### TASK:
Will you write out the data exactly, excluding every picture?

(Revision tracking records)
※

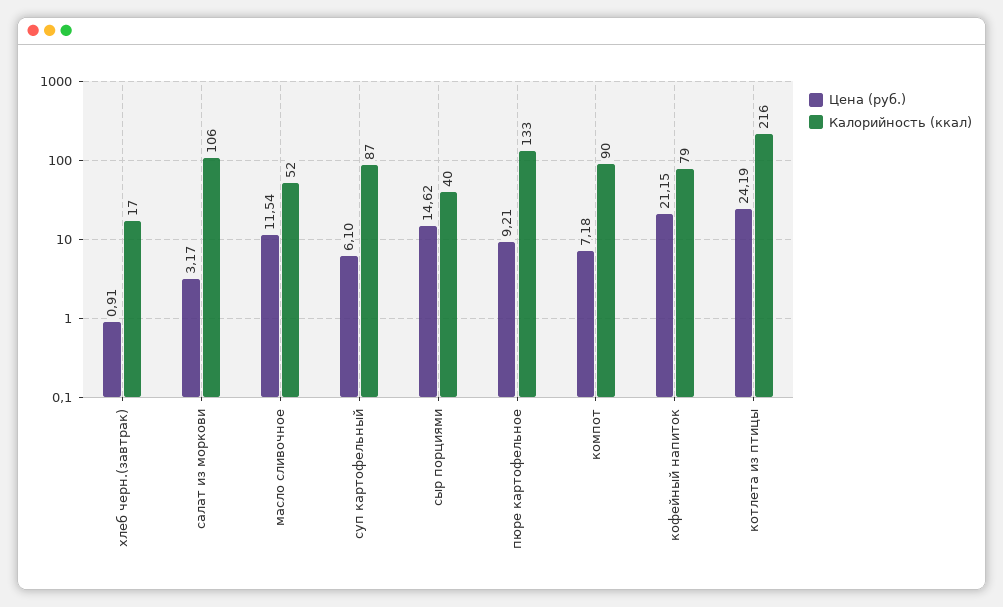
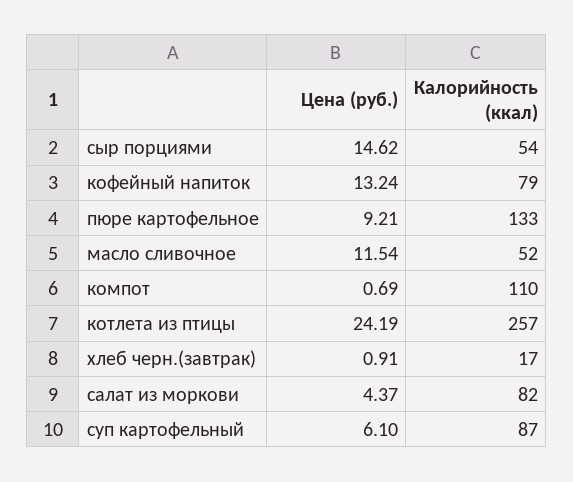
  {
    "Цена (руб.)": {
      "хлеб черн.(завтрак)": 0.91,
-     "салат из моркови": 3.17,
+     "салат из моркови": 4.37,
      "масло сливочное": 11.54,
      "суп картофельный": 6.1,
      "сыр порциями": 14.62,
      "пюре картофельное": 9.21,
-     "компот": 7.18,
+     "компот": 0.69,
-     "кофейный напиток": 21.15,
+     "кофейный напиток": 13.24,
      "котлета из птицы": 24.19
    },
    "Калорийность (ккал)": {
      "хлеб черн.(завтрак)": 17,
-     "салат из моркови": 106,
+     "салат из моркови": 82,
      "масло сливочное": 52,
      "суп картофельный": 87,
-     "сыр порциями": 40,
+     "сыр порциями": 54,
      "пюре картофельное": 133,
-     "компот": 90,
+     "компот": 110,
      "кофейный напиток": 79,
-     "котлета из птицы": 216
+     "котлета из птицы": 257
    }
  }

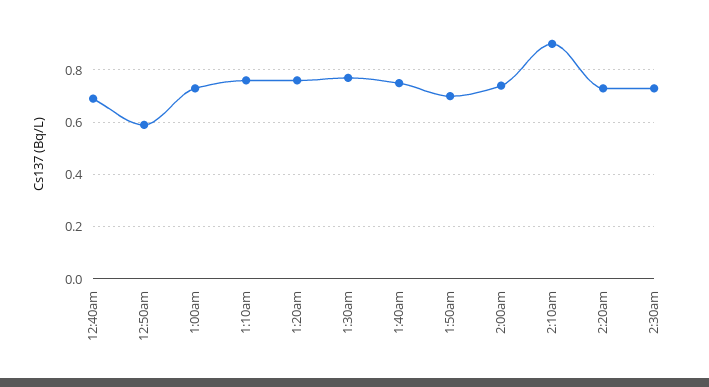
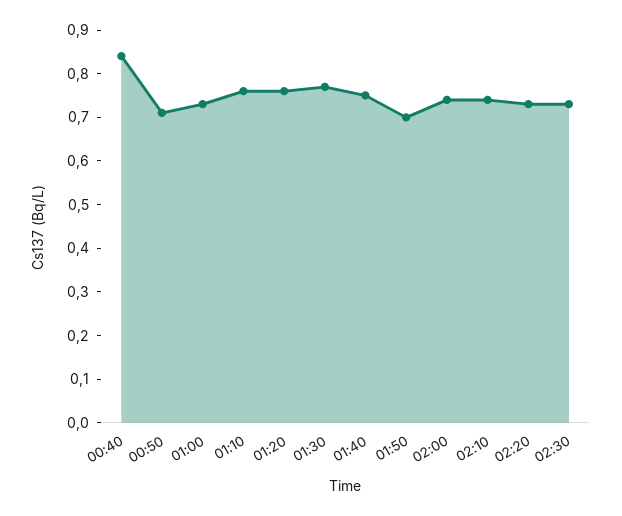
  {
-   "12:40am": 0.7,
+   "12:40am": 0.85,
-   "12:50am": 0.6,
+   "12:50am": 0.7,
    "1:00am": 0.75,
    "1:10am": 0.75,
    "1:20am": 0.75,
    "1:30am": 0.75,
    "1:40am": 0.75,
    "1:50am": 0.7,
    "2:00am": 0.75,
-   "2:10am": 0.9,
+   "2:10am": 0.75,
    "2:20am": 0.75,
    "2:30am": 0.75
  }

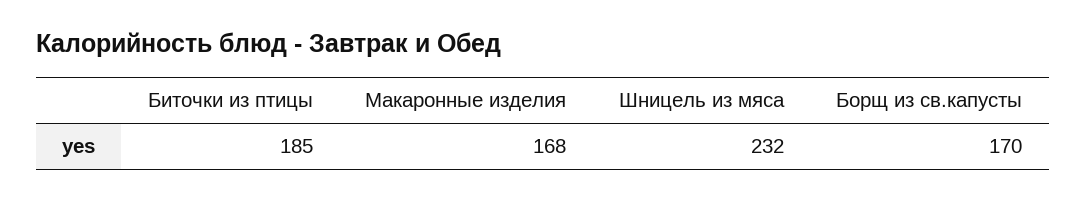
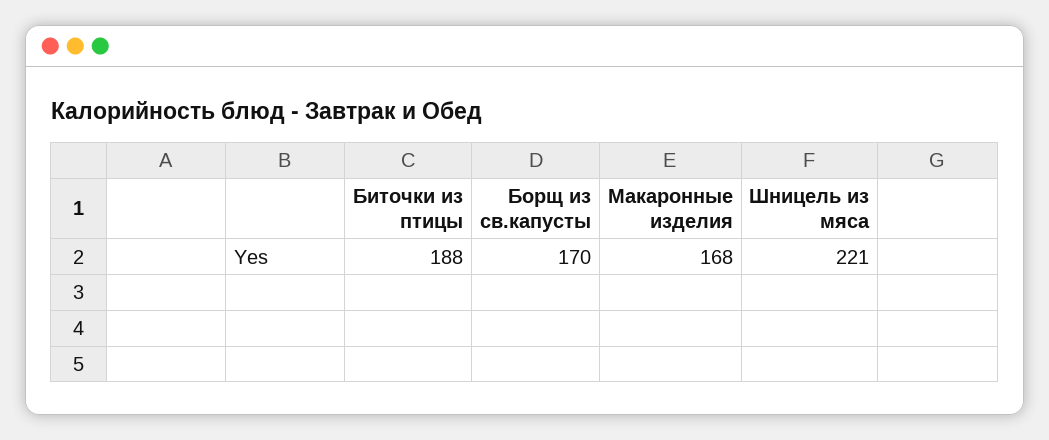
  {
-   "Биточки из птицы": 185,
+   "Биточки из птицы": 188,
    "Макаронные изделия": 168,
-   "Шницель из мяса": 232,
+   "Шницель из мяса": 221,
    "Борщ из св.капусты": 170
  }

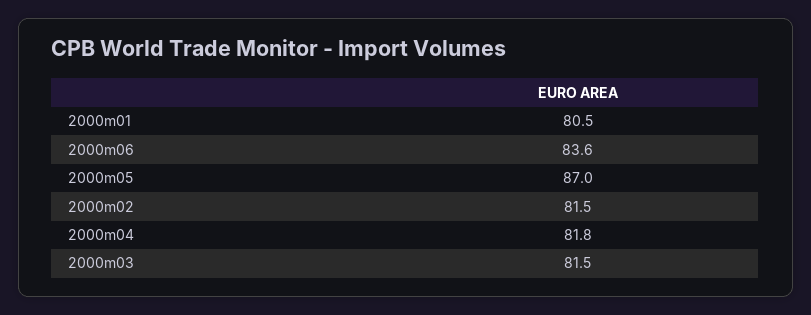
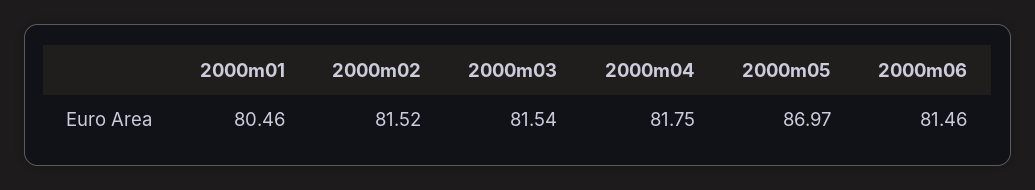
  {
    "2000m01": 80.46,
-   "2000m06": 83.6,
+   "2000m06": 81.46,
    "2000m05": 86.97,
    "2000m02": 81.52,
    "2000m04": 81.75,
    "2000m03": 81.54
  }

※

### OUTPUT FOR THIS TASK:
  {
    "Цена (руб.)": {
      "хлеб черн.(завтрак)": 0.91,
-     "салат из моркови": 3.17,
+     "салат из моркови": 4.37,
      "масло сливочное": 11.54,
      "суп картофельный": 6.1,
      "сыр порциями": 14.62,
      "пюре картофельное": 9.21,
-     "компот": 7.18,
+     "компот": 0.69,
-     "кофейный напиток": 21.15,
+     "кофейный напиток": 13.24,
      "котлета из птицы": 24.19
    },
    "Калорийность (ккал)": {
      "хлеб черн.(завтрак)": 17,
-     "салат из моркови": 106,
+     "салат из моркови": 82,
      "масло сливочное": 52,
      "суп картофельный": 87,
-     "сыр порциями": 40,
+     "сыр порциями": 54,
      "пюре картофельное": 133,
-     "компот": 90,
+     "компот": 110,
      "кофейный напиток": 79,
-     "котлета из птицы": 216
+     "котлета из птицы": 257
    }
  }

  {
-   "12:40am": 0.7,
+   "12:40am": 0.85,
-   "12:50am": 0.6,
+   "12:50am": 0.7,
    "1:00am": 0.75,
    "1:10am": 0.75,
    "1:20am": 0.75,
    "1:30am": 0.75,
    "1:40am": 0.75,
    "1:50am": 0.7,
    "2:00am": 0.75,
-   "2:10am": 0.9,
+   "2:10am": 0.75,
    "2:20am": 0.75,
    "2:30am": 0.75
  }

  {
-   "Биточки из птицы": 185,
+   "Биточки из птицы": 188,
    "Макаронные изделия": 168,
-   "Шницель из мяса": 232,
+   "Шницель из мяса": 221,
    "Борщ из св.капусты": 170
  }

  {
    "2000m01": 80.46,
-   "2000m06": 83.6,
+   "2000m06": 81.46,
    "2000m05": 86.97,
    "2000m02": 81.52,
    "2000m04": 81.75,
    "2000m03": 81.54
  }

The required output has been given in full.